Suko gab ihr ein Taschentuch. Sie schnäuzte die Nase, presste das Tuch gegen die Augen, und ihre Lippen bewegten sich weiterhin zitternd, ohne dass sie etwas sagen konnte.
Je mehr ich über den Fall nachdachte, umso rätselhafter erschien er mir. Die Menschen, die hier lebten, waren in der rauen Natur aufgewachsen. Man konnte sie durchaus als abgehärtet bezeichnen.
Da warf sie eine fiebrige Grippe nicht um.
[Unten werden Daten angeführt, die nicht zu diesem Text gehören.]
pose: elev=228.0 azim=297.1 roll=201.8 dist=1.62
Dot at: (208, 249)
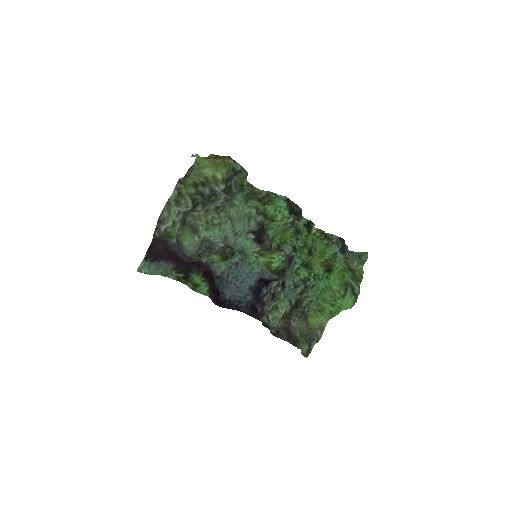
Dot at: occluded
Ich hatte die Leiche bisher noch nicht angefasst. Ich wollte es tun und ging zu dem Toten hin, aber die schluchzende Flüsterstimme der Frau vereitelte dies. Sie sprach die Worte zwischen hektischen Atemzügen. Suko und ich mussten schon sehr genau hinhören, um sie überhaupt verstehen zu können.
Was wir hörten, ließ uns beide aufhorchen, und wir schauten uns auch fragend an.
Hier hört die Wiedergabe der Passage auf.